Gestures of course do not always occur. This is itself an aspect of gesture. There is a natural variation of gesture occurrence. Apart from forced suppressions (as informal contexts), gestures fall on an elaboration continuum, their position an aspect of the gesture itself. The reality is imagery with speech ranging over the entire continuum.It is visuoactional imagery, not a photo. Gesture imagery linked to speech is what natural selection chose, acting on gesture–speech units free to vary in elaboration. As what Jan Firbas called communicative dynamism varies, the gesture–speech unit moves from elaborate movement to no movement at all. To speak of gesture–speech unity we include gestures at all levels of elaboration, including micro-level steps.

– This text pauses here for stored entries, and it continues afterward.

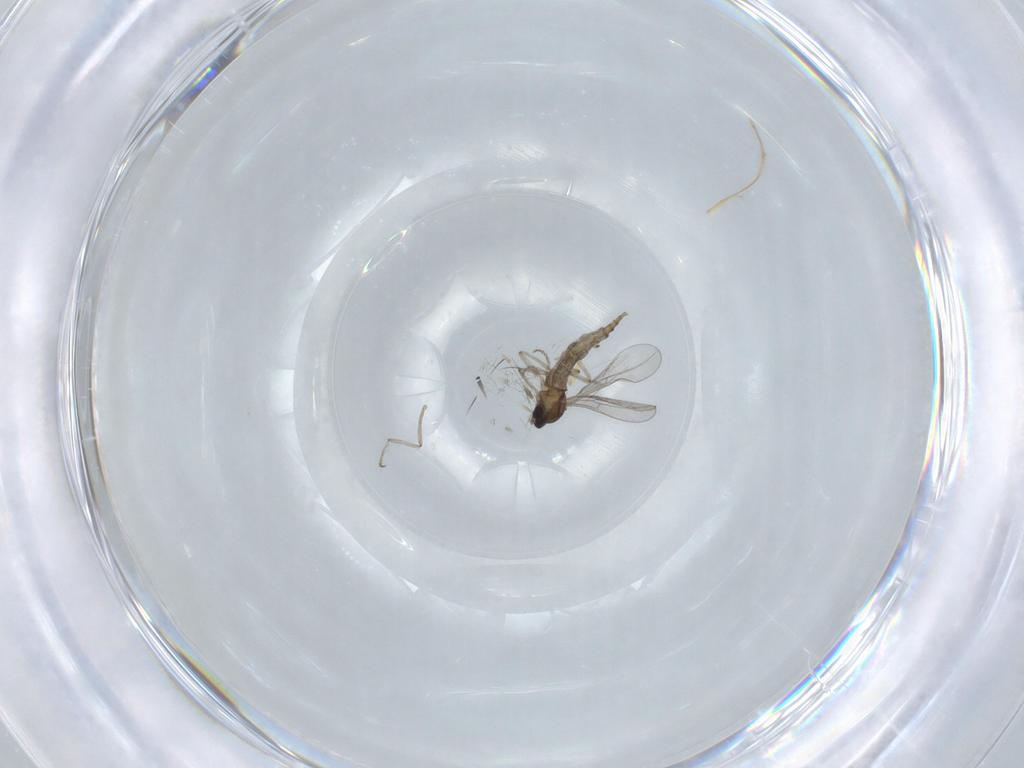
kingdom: Animalia
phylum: Arthropoda
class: Insecta
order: Diptera
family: Cecidomyiidae
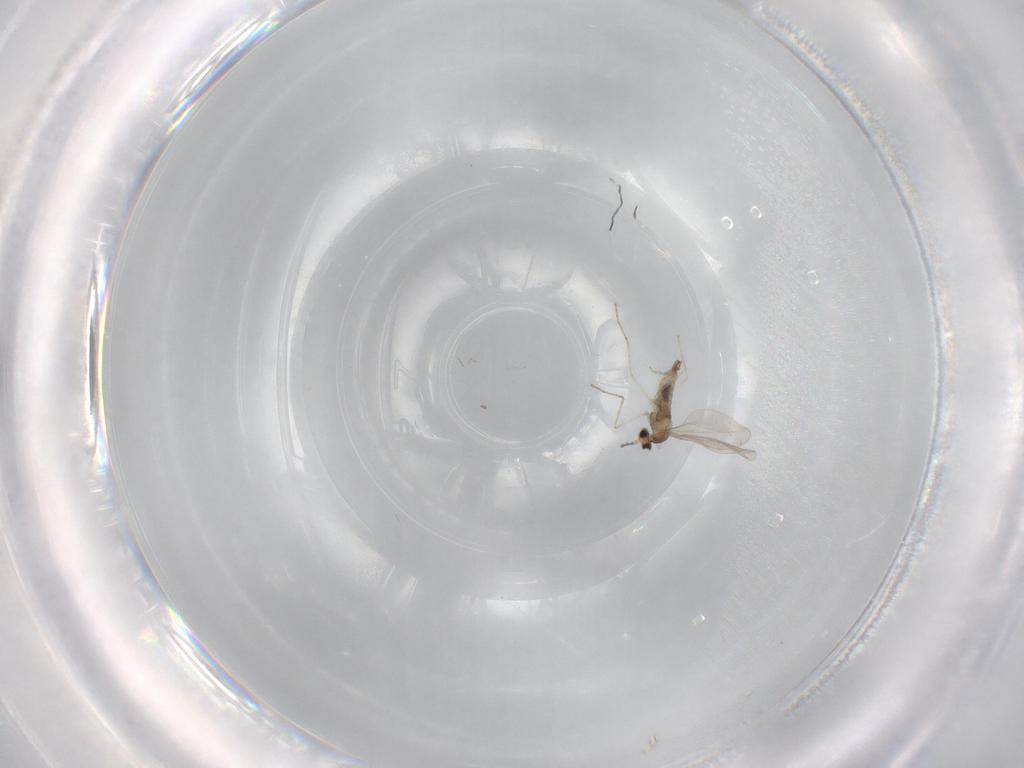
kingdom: Animalia
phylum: Arthropoda
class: Insecta
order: Diptera
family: Cecidomyiidae
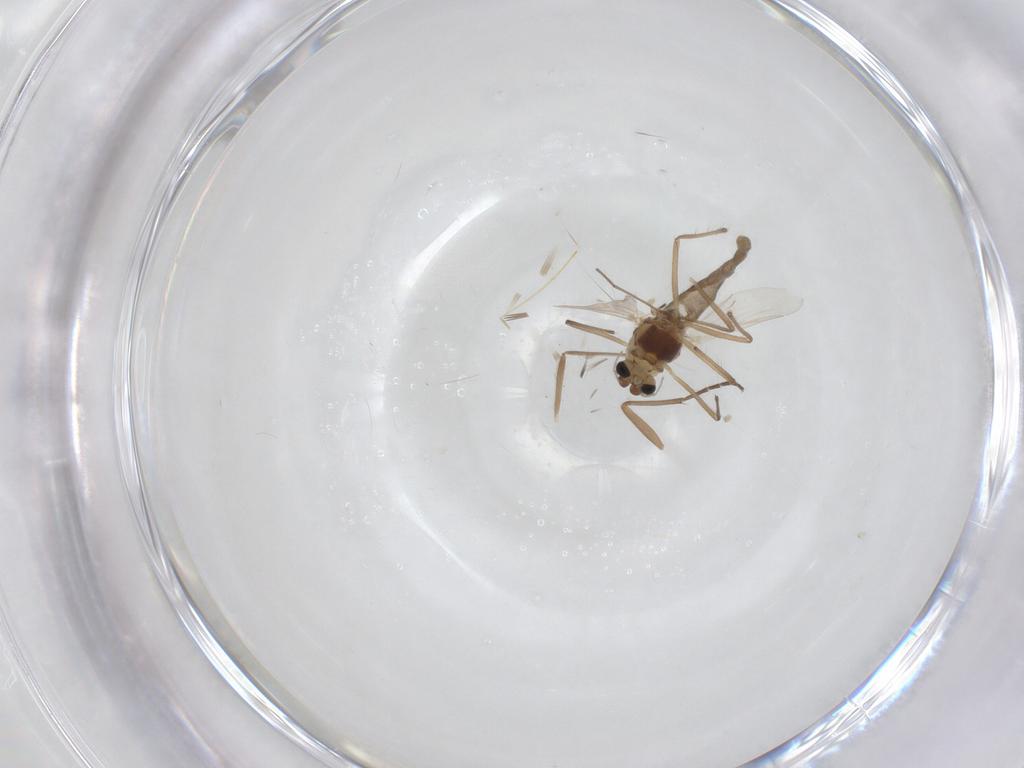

An example of the difference it makes is a word-finding study by Sahin et al of conscious patients about to undergo open-skull surgery, from which the authors conclude that lexical, grammatical and phonological steps occur with distinctive delays of about 200 ms, 320 ms and 450 ms, respectively. We hypothesize that gesture should affect this timing for the 1~2 seconds the orchestration lasts(no gestures were recorded in the Sahin study). If the idea unit differentiating a past time in a field of meaningful equivalents begins with an inflected verb plus imagery,does the GP’s on flashing wait 320 or 450 ms? Delay seems unlikely (although would be fascinating to find). It may be no faster (and perhaps slower) to say “bounced” in an experiment where a subject is told to make the root word into a past tense than to differentiate a field of equivalents with past time gesturally spatialized and the gesture in this space.
To see gesture as orchestrating speech opens many windows—how language is a dynamic process; a glimpse of how language possibly began; that children do not acquire one language but two or three in succession; that gestures are unique forms of human action; that a specific memory evolved just for gesture–speech unity; and how speech works so swiftly, everything (word-finding, unpacking, gesture–speech unity, gesture-placement, and context-absorption) done in a couple of seconds with workable (not necessarily complete)accuracy.